Quand croissance plus faible rime avec inflation plus élevée
Mathieu D'Anjou|Édition de la mi‑novembre 2021SIGNAUX FORTS. Au cours des dernières décennies, les cycles économiques ont surtout été influencés par l’évolution de la demande. Les politiques monétaires modernes basées sur les cibles d’inflation sont très efficaces pour influer sur la demande et éviter de longues périodes de contractions économiques ainsi que des surchauffes économiques accompagnées d’une inflation très élevée. Face à un choc négatif de demande, par exemple une baisse soudaine de la confiance des ménages, qui menace de faire chuter l’activité économique et l’inflation, les banques centrales n’hésiteront pas à assouplir leur politique monétaire, ce qui fera à la fois remonter le PIB et l’inflation vers les niveaux souhaités.

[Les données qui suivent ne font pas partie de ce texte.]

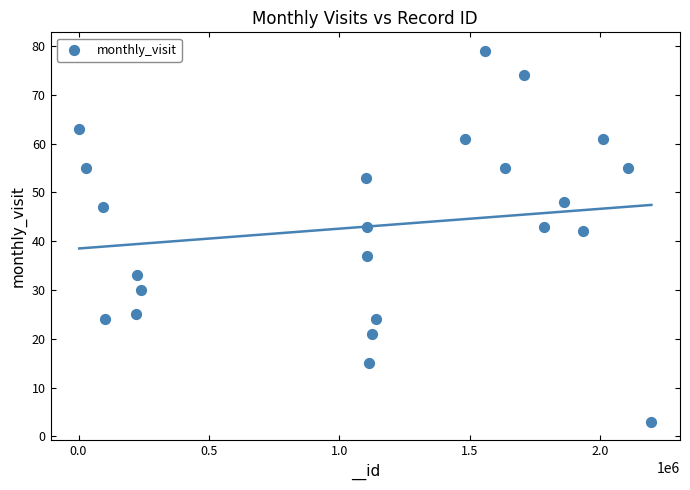

What is the range of X values (max minus min)?

2193837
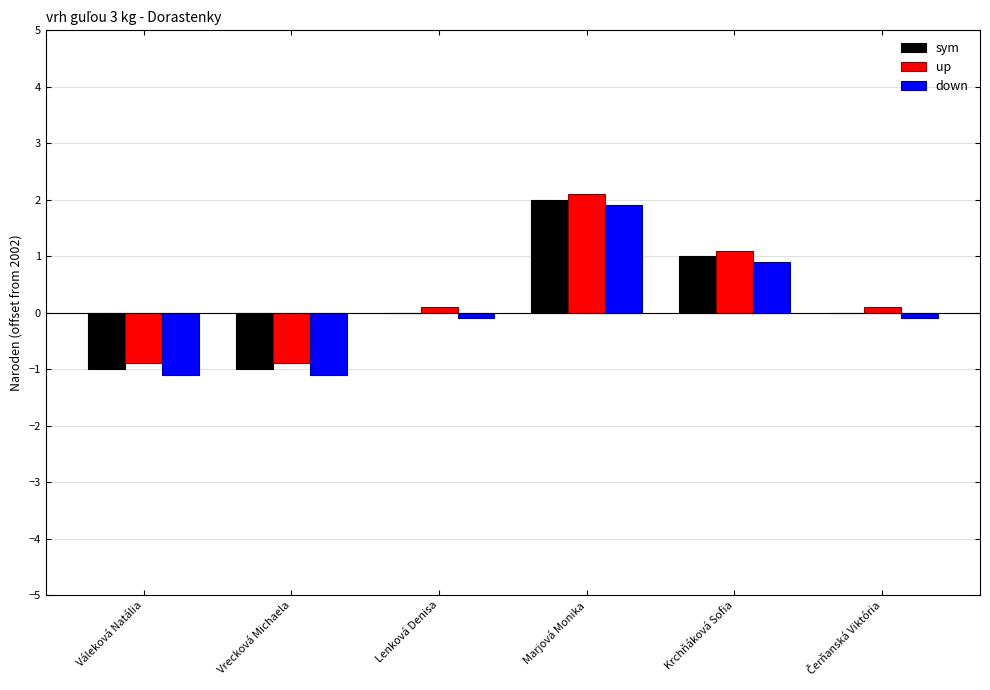

How many groups of bars are there?

6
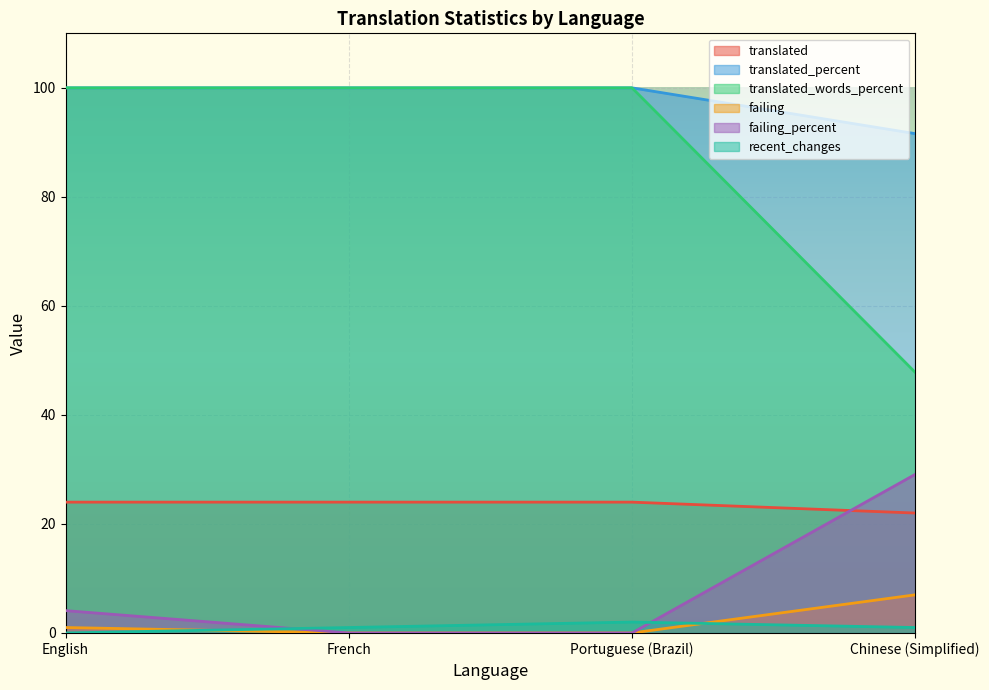

Which series has the widest spread of values?

translated_words_percent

Comme l’explique bien mon collègue Hendrix Vachon dans une récente étude, il est beaucoup plus difficile pour la politique monétaire de répondre à un choc d’offre. Cette expression désigne un ensemble d’éléments pouvant affecter de façon importante et inattendue la production de biens et de services. L’économie mondiale fait actuellement face à plusieurs chocs d’offre négatifs, dont la pénurie de puces électro-niques qui frappe particulièrement l’industrie automobile, l’explosion des coûts du transport maritime et la poussée des prix de plusieurs matières premières.
Le problème pour les banques centrales est que les chocs d’offre négatifs sont inflationnistes même s’ils réduisent l’activité économique. Un exemple frappant est le fait que les ventes de véhicules automobiles neufs américains ont chuté du tiers entre avril et septembre, ce qui n’empêche pas le prix des véhicules d’afficher une progression annuelle de près de 10 %. À court terme, la politique monétaire ne peut rien faire pour compenser directement un choc négatif d’offre. Baisser les taux directeurs ne fera pas subitement apparaître des puces électroniques, des ports et des bateaux ou des gisements de matières premières. Si une banque centrale essaie de compenser l’effet négatif sur l’économie du choc par une politique monétaire expansionniste, elle amplifiera davantage la poussée de l’inflation. Si elle veut rapidement ramener l’inflation à sa cible, elle devra faire fortement chuter la demande, au risque de causer une récession.
De façon générale, il semble donc souhaitable que les banques centrales ne réagissent pas trop fortement à un choc d’offre négatif et acceptent d’observer temporairement une croissance plus faible et une inflation plus élevée. Le danger d’une telle stratégie est que la poussée initiale des prix pourrait entraîner les salaires et d’autres prix à la hausse et causer une véritable spirale inflationniste. Étant donné les mesures monétaires et budgétaires sans précédent mises en place pendant la pandémie et la pénurie de main-d’oeuvre observée presque partout, ce risque ne peut pas être complètement ignoré dans la situation actuelle.
Le signal envoyé à la fin octobre par la Banque du Canada indiquant qu’elle tolérera une inflation au-dessus de sa cible encore un certain temps, mais pourrait commencer à remonter ses taux directeurs un peu plus tôt, soit au deuxième ou au troisième trimestre de 2022, nous semble ainsi tout à fait approprié.